#### Passage:
5.3     Trade Secrets/Defend Trade Secrets Act. Nothing in this Agreement diminishes or limits any protection granted by law to trade secrets or relieves Consultant of any duty not to disclose, use, or misappropriate any information that is a trade secret, for as long as such information remains a trade secret. Additionally, nothing in this Agreement is intended to discourage Consultant from reporting any theft of trade secrets to the appropriate government official pursuant to the Defend Trade Secrets Act of 2016 (“DTSA”) or other applicable state or federal law. Additionally, under the DTSA, a trade secret may be disclosed to report a suspected violation of law and/or in an anti-retaliation lawsuit, as follows:

 

i.     An individual shall not be held criminally or civilly liable under any Federal or State trade secret law for the disclosure of a trade secret that:  (A) is made (1) in confidence to a Federal, State, or local government official, either directly or indirectly, or to an attorney; and (2) solely for the purpose of reporting or investigating a suspected violation of law; or (B) is made in a complaint or other document filed in a lawsuit or other proceeding, if such filing is made under seal.

 

ii.     An individual who files a lawsuit for retaliation for reporting a suspected violation of law may disclose the trade secret to the attorney of the individual and use the trade secret information in the court proceeding, if the individual:  (A) files any document containing the trade secret under seal; and (B) does not disclose the trade secret, except pursuant to court order. Nothing in this Agreement shall limit, curtail or diminish the Company’s statutory rights under the DTSA, any applicable state law regarding trade secrets or common law.

 

5.4     Legal Proceedings. If Consultant is requested or required to provide Protected Information in a legal proceeding other than one related to a government investigation, Consultant will promptly notify the Company of the request so that the Company may either seek an appropriate protective order or waive Consultant’s obligations under this Agreement.

 

5.5     Ownership Rights. In the course of providing Services pursuant to this Agreement, Consultant may be creating, designing, drafting, developing or adding to the Company’s inventions or copyrights. Consultant shall promptly communicate all such work product to the Company, and expressly acknowledges that any such work product is a work made for hire.

#### Recorded information:
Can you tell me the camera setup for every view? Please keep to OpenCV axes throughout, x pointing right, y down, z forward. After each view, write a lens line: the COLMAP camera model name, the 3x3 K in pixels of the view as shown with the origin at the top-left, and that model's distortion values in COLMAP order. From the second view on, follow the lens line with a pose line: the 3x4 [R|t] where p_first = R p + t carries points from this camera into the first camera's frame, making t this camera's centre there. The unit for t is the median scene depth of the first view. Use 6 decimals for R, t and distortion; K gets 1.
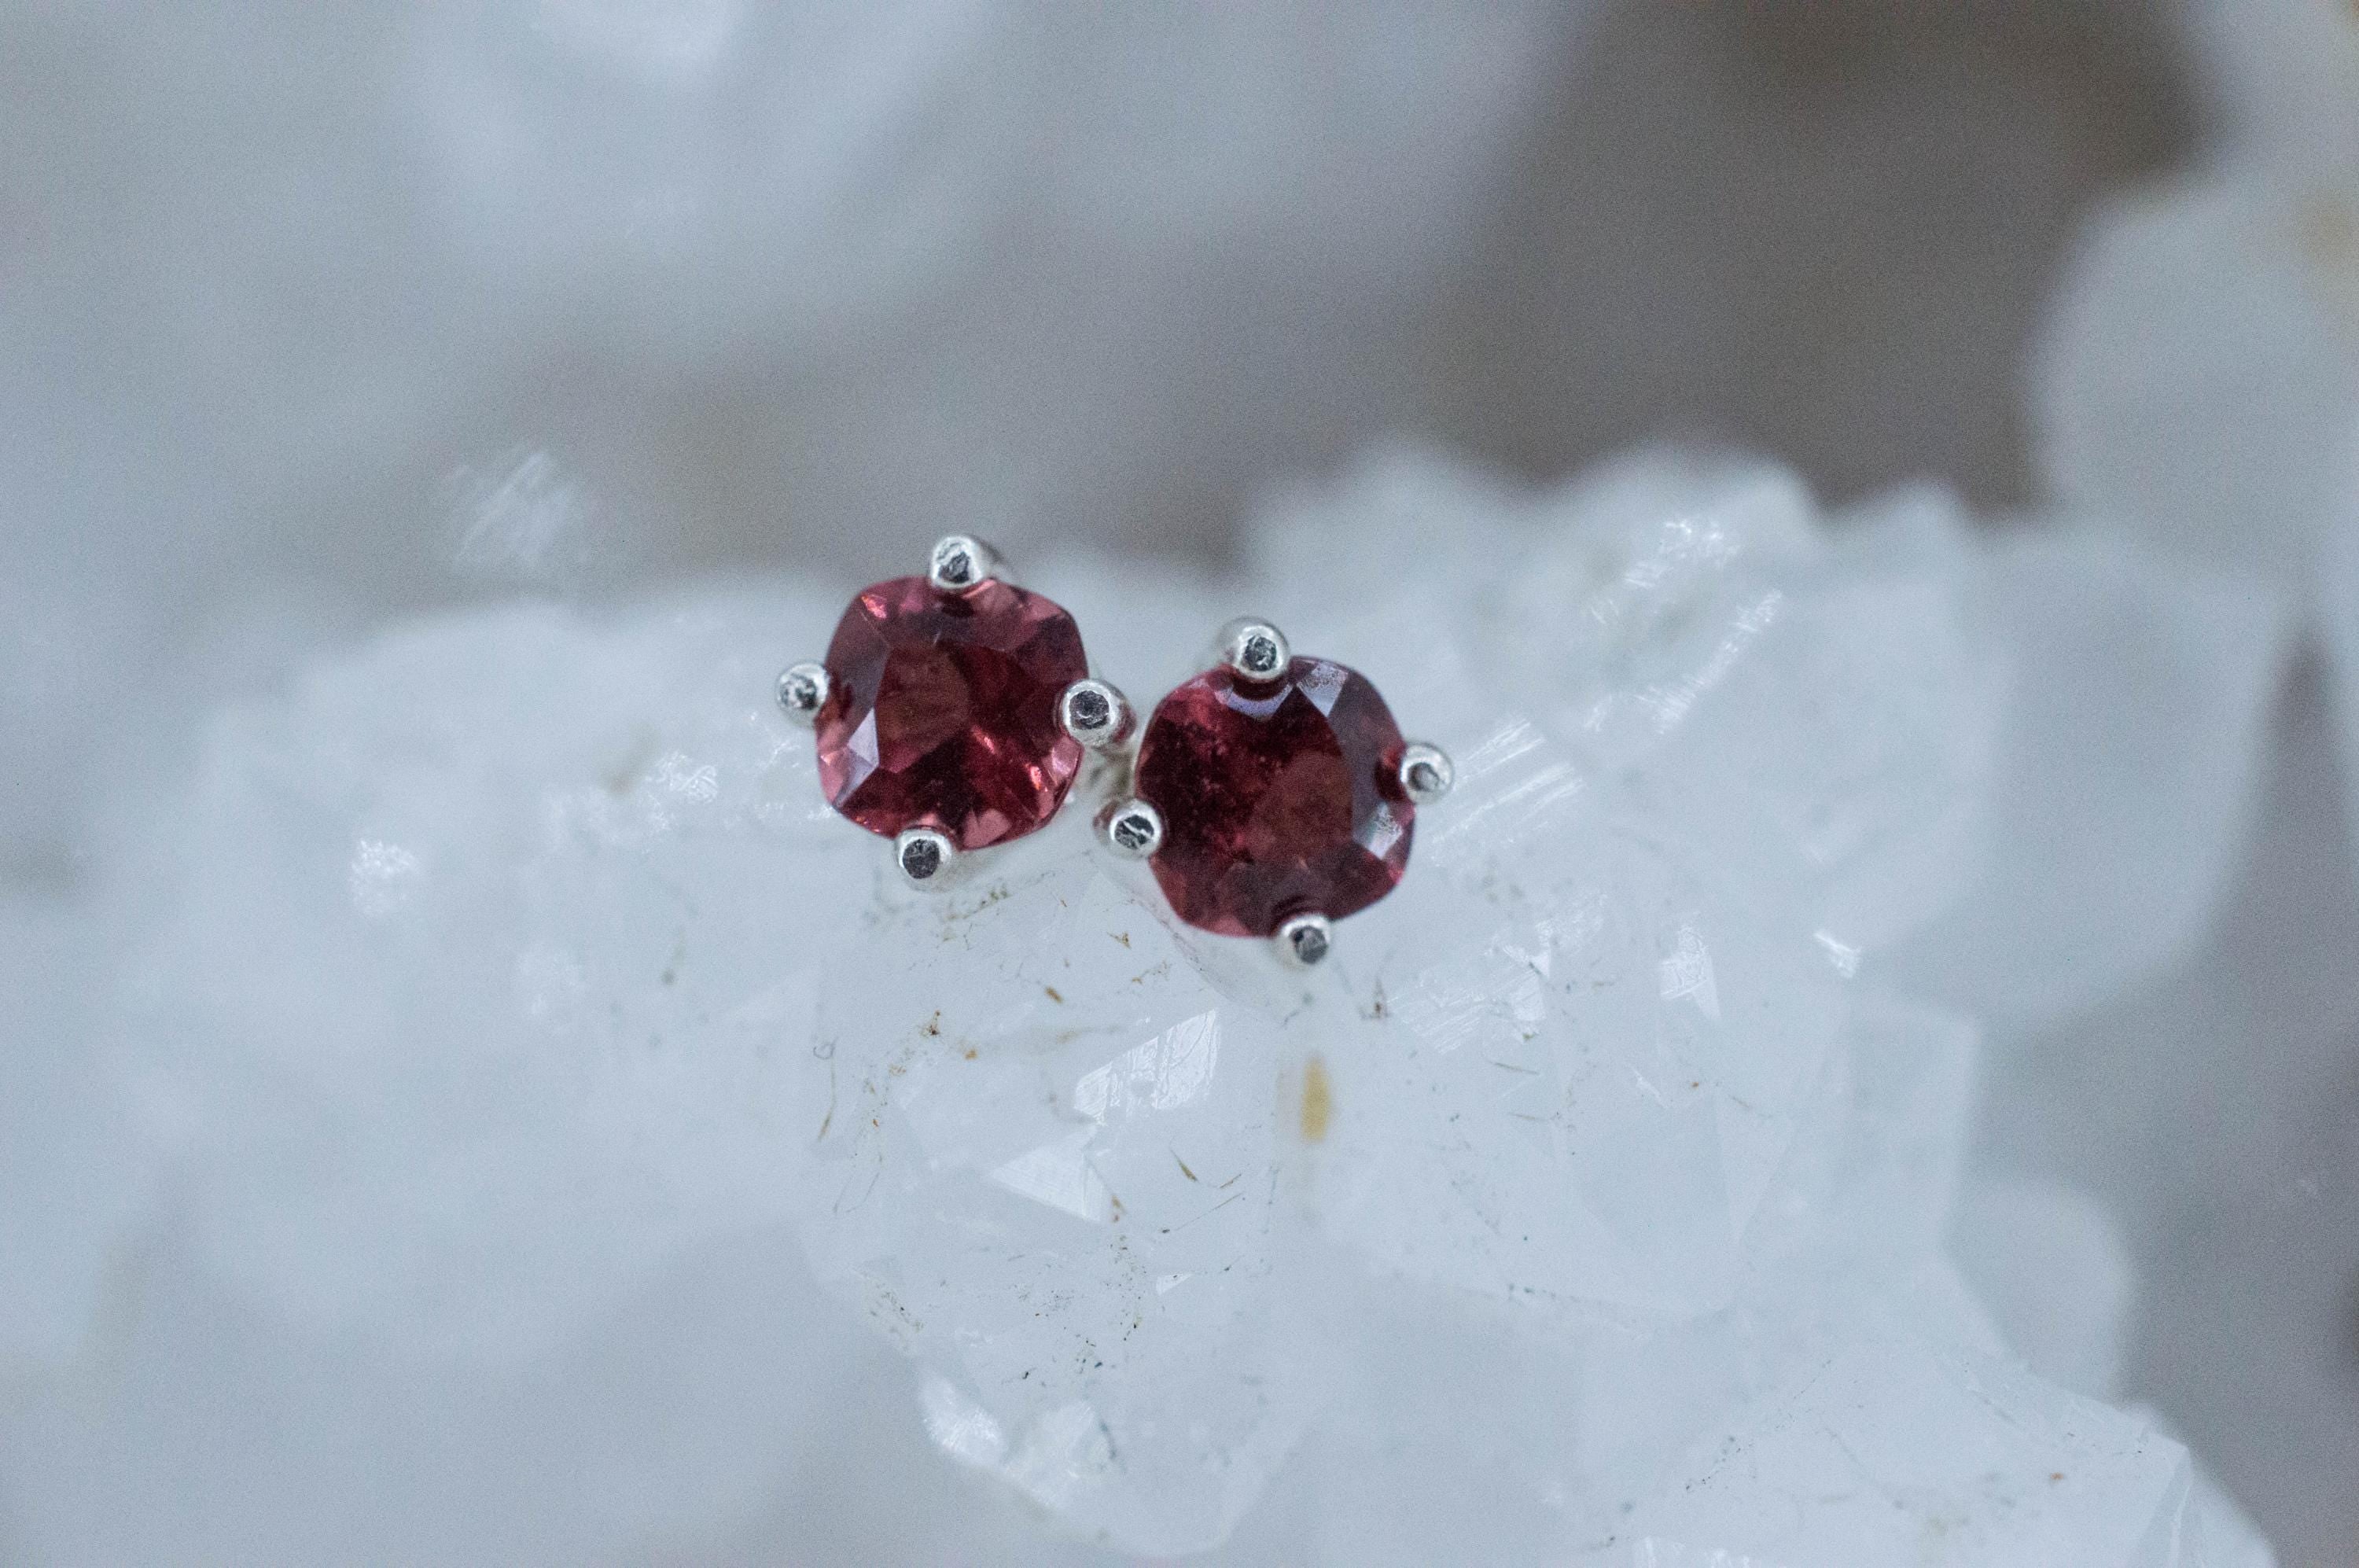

#### Tasks to carry out:
1. Duplicate the portion of the agreement excerpt between "5.4     Legal Proceedings." and "made for hire.", inclusive.
2. Give the number and title of each numbered section in the agreement excerpt.

#### Answers:
1.
5.4     Legal Proceedings. If Consultant is requested or required to provide Protected Information in a legal proceeding other than one related to a government investigation, Consultant will promptly notify the Company of the request so that the Company may either seek an appropriate protective order or waive Consultant’s obligations under this Agreement.

 

5.5     Ownership Rights. In the course of providing Services pursuant to this Agreement, Consultant may be creating, designing, drafting, developing or adding to the Company’s inventions or copyrights. Consultant shall promptly communicate all such work product to the Company, and expressly acknowledges that any such work product is a work made for hire.

2.
5.3 Trade Secrets/Defend Trade Secrets Act
5.4 Legal Proceedings
5.5 Ownership Rights